Page extract —
:::

122    Thirdly, in any event, the present part of the second plea is factually incorrect. In the general disclosure document (recitals 20 to 93), the Commission disclosed, to the requisite legal standard, the information referred to in internal guideline No 4/2003 that is necessary in the context of a review of expiring anti-dumping measures, and to which the applicant claims to have had no access.

123    Accordingly, the fifth part of the second plea in law and, in consequence, the second plea in law in its entirety, must be dismissed.

 The third plea in law, concerning the choice of the Republic of Korea as the analogue country

124    The applicant advances various arguments concerning the choice of the Republic of Korea as the analogue country, which can be grouped into four parts. In the first part, the applicant invokes the infringement of the ‘principles contained in the basic regulation’ and of Article 2 of the anti-dumping agreement, as well as a manifest error of assessment. In the second part, it alleges breach of Article 2(7)(a) of the basic regulation (now Article 2(7)(a) of Regulation No 1225/2009) and a manifest error of assessment. In the third part, it invokes the infringement of its rights of defence. In the fourth part, it alleges a breach of the obligation to state reasons.

:::

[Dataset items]
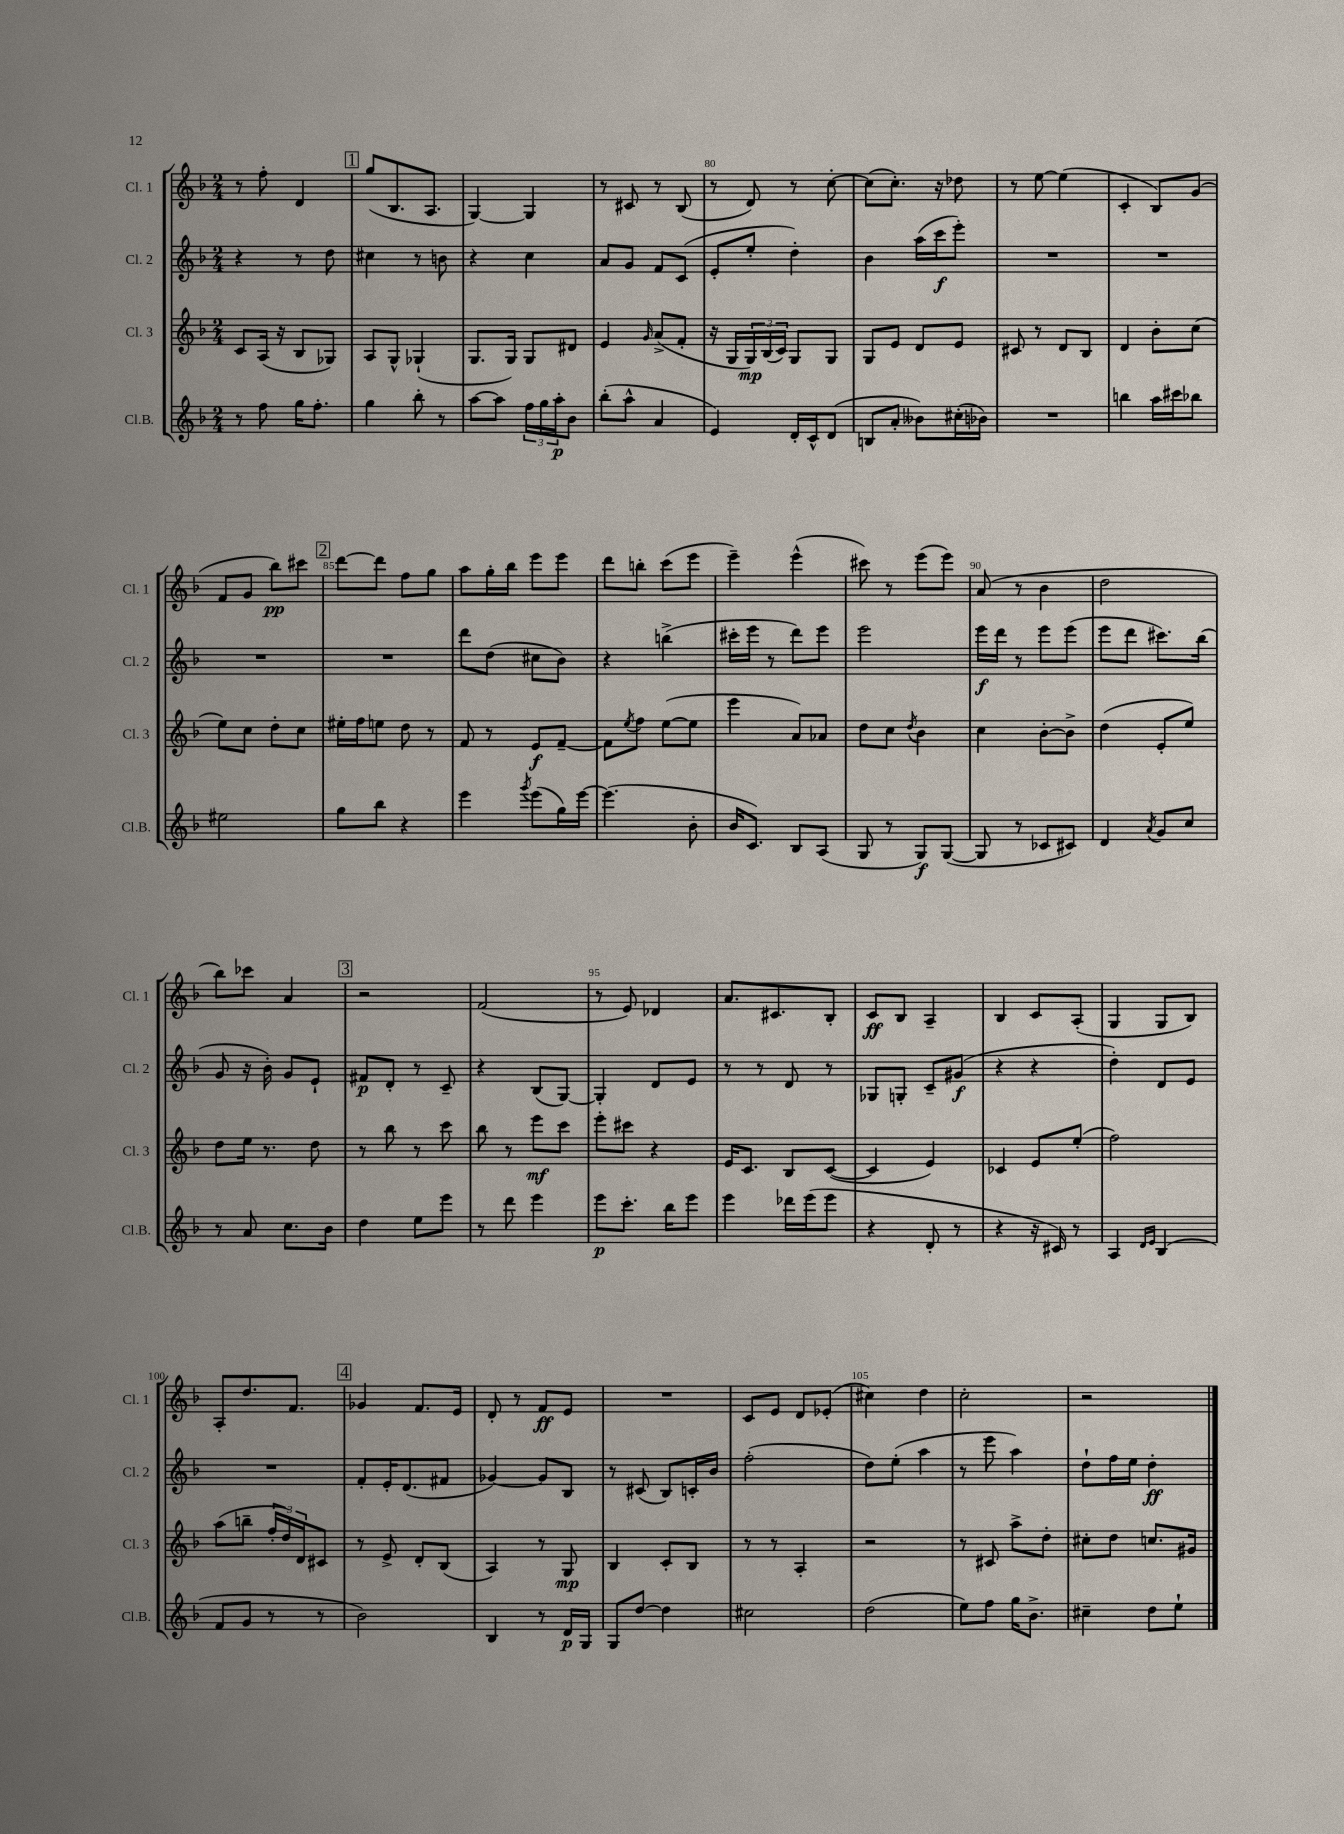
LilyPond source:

<<
\new StaffGroup <<
\new Staff = "s0" \with { instrumentName = "Cl. 1" shortInstrumentName = "Cl. 1" } {
    \clef treble \key f \major \numericTimeSignature \time 2/4
    r8 f''8-. d'4 |
    \mark \markup { \box "1" } g''8( bes8. a8. |
    g4~) g4 |
    r8 cis'8 r8 bes8( |
    r8 d'8) r8 c''8~-. |
    c''8( c''8.-.) r16 des''8 |
    r8 e''8~ e''4( |
    c'4-. bes8) g'8( |
    f'8 g'8 bes''8\pp) cis'''8 |
    \mark \markup { \box "2" } d'''8~ d'''8 f''8 g''8 |
    a''8 g''16-. bes''16 e'''8 e'''8 |
    d'''8 b''8-. c'''8( e'''8 |
    e'''4--) e'''4-^( |
    cis'''8) r8 e'''8( e'''8) |
    a'8( r8 bes'4 |
    d''2 |
    bes''8) ces'''8 a'4 |
    \mark \markup { \box "3" } r2 |
    f'2( |
    r8 e'8) des'4 |
    a'8. cis'8. bes8-. |
    c'8\ff bes8 a4-- |
    bes4 c'8 a8-.( |
    g4 g8 bes8) |
    a8-. d''8. f'8. |
    \mark \markup { \box "4" } ges'4 f'8. e'16 |
    d'8-. r8 f'8\ff e'8 |
    R2 |
    c'8 e'8 d'8 ees'8-.( |
    cis''4) d''4 |
    c''2-. |
    r2 \bar "|." |
}
\new Staff = "s1" \with { instrumentName = "Cl. 2" shortInstrumentName = "Cl. 2" } {
    \clef treble \key f \major \numericTimeSignature \time 2/4
    r4 r8 d''8 |
    \mark \markup { \box "1" } cis''4 r8 b'8 |
    r4 c''4 |
    a'8 g'8 f'8 c'8( |
    e'8-. e''8-. d''4-.) |
    bes'4 a''16( c'''16\f e'''8-.) |
    R2 |
    R2 |
    R2 |
    \mark \markup { \box "2" } R2 |
    d'''8 d''8( cis''8 bes'8) |
    r4 b''4->( |
    cis'''16-. e'''16 r8 d'''8) e'''8 |
    e'''2 |
    e'''16\f d'''16 r8 e'''8 e'''8( |
    e'''8 d'''8 cis'''8.) bes''16( |
    g'8 r16 bes'16-.) g'8 e'8-! |
    \mark \markup { \box "3" } fis'8\p d'8-. r8 c'8-- |
    r4 bes8( g8~) |
    g4-. d'8 e'8 |
    r8 r8 d'8 r8 |
    ges8 g8-. c'8-- gis'8\f( |
    r4 r4 |
    d''4-.) d'8 e'8 |
    R2 |
    \mark \markup { \box "4" } f'8-. e'16-. d'8.( fis'8 |
    ges'4~) ges'8 bes8 |
    r8 cis'8( bes8) c'16-. bes'16 |
    f''2-.( |
    d''8) e''8-.( a''4 |
    r8 e'''8 a''4) |
    d''8-! f''16 e''16 d''4-.\ff \bar "|." |
}
\new Staff = "s2" \with { instrumentName = "Cl. 3" shortInstrumentName = "Cl. 3" } {
    \clef treble \key f \major \numericTimeSignature \time 2/4
    c'8 a16( r16 bes8 ges8) |
    \mark \markup { \box "1" } a8 g8-^ ges4-!( |
    g8. g16) g8 dis'8 |
    e'4 \grace { g'16 } a'8->( f'8-. |
    r16 g16 \tuplet 3/2 { g16\mp) bes16( c'16) } g8 g8 |
    g8 e'8 d'8 e'8 |
    cis'8 r8 d'8 bes8 |
    d'4 bes'8-. c''8( |
    e''8) c''8 d''8-. c''8 |
    \mark \markup { \box "2" } eis''16-. f''16 e''8 d''8 r8 |
    f'8 r8 e'8\f f'8~-- |
    f'8 \acciaccatura { e''8 } f''8 e''8~( e''8 |
    e'''4 a'8) aes'8 |
    d''8 c''8 \acciaccatura { d''8 } bes'4 |
    c''4 bes'8~-. bes'8-> |
    d''4( e'8-. e''8) |
    d''8 e''16 r8. d''8 |
    \mark \markup { \box "3" } r8 bes''8 r8 c'''8 |
    bes''8 r8 e'''8\mf c'''8 |
    e'''8-. cis'''8 r4 |
    e'16 c'8. bes8 c'8~( |
    c'4 e'4) |
    ces'4 e'8 e''8-.( |
    f''2) |
    a''8( b''8-- \tuplet 3/2 { f''16-. d''16) d'16 } cis'8 |
    \mark \markup { \box "4" } r8 e'8-> d'8-. bes8( |
    a4) r8 g8\mp |
    bes4 c'8-. bes8 |
    r8 r8 a4-. |
    r2 |
    r8 cis'8 a''8-> d''8-. |
    cis''8-. d''8 c''8. gis'16 \bar "|." |
}
\new Staff = "s3" \with { instrumentName = "Cl.B." shortInstrumentName = "Cl.B." } {
    \clef treble \key f \major \numericTimeSignature \time 2/4
    r8 f''8 g''16 f''8.-. |
    \mark \markup { \box "1" } g''4 bes''8-. r8 |
    a''8~ a''8 \tuplet 3/2 { f''16 g''16 a''16-.\p } bes'8 |
    bes''8-.( a''8-^ a'4 |
    e'4) d'16-. c'16-^ d'8( |
    b8 a'8-. beses'8) cis''16-.( bes'16) |
    R2 |
    b''4 a''16 cis'''16 bes''8 |
    eis''2 |
    \mark \markup { \box "2" } g''8 bes''8 r4 |
    e'''4 \acciaccatura { g'''8 } e'''8( g''16) e'''16~ |
    e'''4.( bes'8-. |
    bes'16 c'8.) bes8 a8( |
    g8 r8 g8\f) g8~( |
    g8 r8 ces'8 cis'8) |
    d'4 \acciaccatura { a'8 } g'8 c''8 |
    r8 a'8 c''8. bes'16 |
    \mark \markup { \box "3" } d''4 e''8 e'''8 |
    r8 d'''8 e'''4 |
    e'''8\p c'''8.-. bes''16 e'''8 |
    e'''4 des'''16 e'''16( e'''8 |
    r4 d'8-. r8 |
    r4 r16 cis'16) r8 |
    a4 \grace { d'16 e'16 } bes4( |
    f'8 g'8 r8 r8 |
    \mark \markup { \box "4" } bes'2) |
    bes4 r8 d'16\p g16 |
    g8 d''8~ d''4 |
    cis''2 |
    d''2( |
    e''8) f''8 g''16 bes'8.-> |
    cis''4-- d''8 e''8-! \bar "|." |
}
>>
>>
\layout { \context { \Score currentBarNumber = #76 \override BarNumber.break-visibility = ##(#f #t #t) barNumberVisibility = #(every-nth-bar-number-visible 5) } }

:::

Exercise instructions —
[1] According to the judgment extract, into how many parts can the applicant's arguments on the choice of the analogue country be grouped?
[2] Please echo the judgment extract from "122    Thirdly, in any" up to and including "must be dismissed.".
[3] Decide whether each statement agrees with the judgment extract, and give yes or no along with the words that settle it: (a) The third plea in law concerns the choice of the Republic of Korea as the analogue country. (b) The second plea in law is upheld in part. (c) In the third part of the third plea, the applicant alleges a breach of the obligation to state reasons.

Answer set —
[1] Four parts.

[2]
122    Thirdly, in any event, the present part of the second plea is factually incorrect. In the general disclosure document (recitals 20 to 93), the Commission disclosed, to the requisite legal standard, the information referred to in internal guideline No 4/2003 that is necessary in the context of a review of expiring anti-dumping measures, and to which the applicant claims to have had no access.

123    Accordingly, the fifth part of the second plea in law and, in consequence, the second plea in law in its entirety, must be dismissed.

[3]
(a) Yes: "The third plea in law, concerning the choice of the Republic of Korea as the analogue country"
(b) No: "the second plea in law in its entirety, must be dismissed."
(c) No: "In the third part, it invokes the infringement of its rights of defence."